[Hardware design source files]
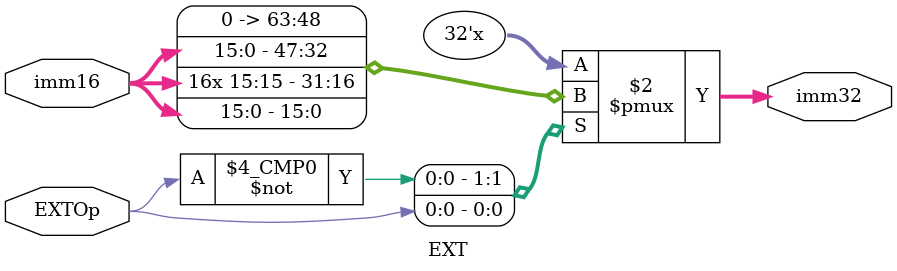
<source format=v>
`timescale 1ns / 1ps


module EXT(
    input [15:0] imm16,
    input EXTOp,
    output reg [31:0] imm32
    );
    
parameter ZeroExtend = 1'b0;
parameter SignExtend = 1'b1;    
    always @(*)
    begin
        case(EXTOp)
            ZeroExtend:
                imm32 = {16'b0, imm16};
            SignExtend:
                imm32 = {{16{imm16[15]}}, imm16};
            default:
                imm32 = 0;
        endcase
    end
endmodule

</source>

§ TASK DIRECTIONS
The records above must be printed exactly, but the pictures they hold should be omitted.

§ YOUR SOLUTION
<source format=v>
`timescale 1ns / 1ps


module EXT(
    input [15:0] imm16,
    input EXTOp,
    output reg [31:0] imm32
    );
    
parameter ZeroExtend = 1'b0;
parameter SignExtend = 1'b1;    
    always @(*)
    begin
        case(EXTOp)
            ZeroExtend:
                imm32 = {16'b0, imm16};
            SignExtend:
                imm32 = {{16{imm16[15]}}, imm16};
            default:
                imm32 = 0;
        endcase
    end
endmodule

</source>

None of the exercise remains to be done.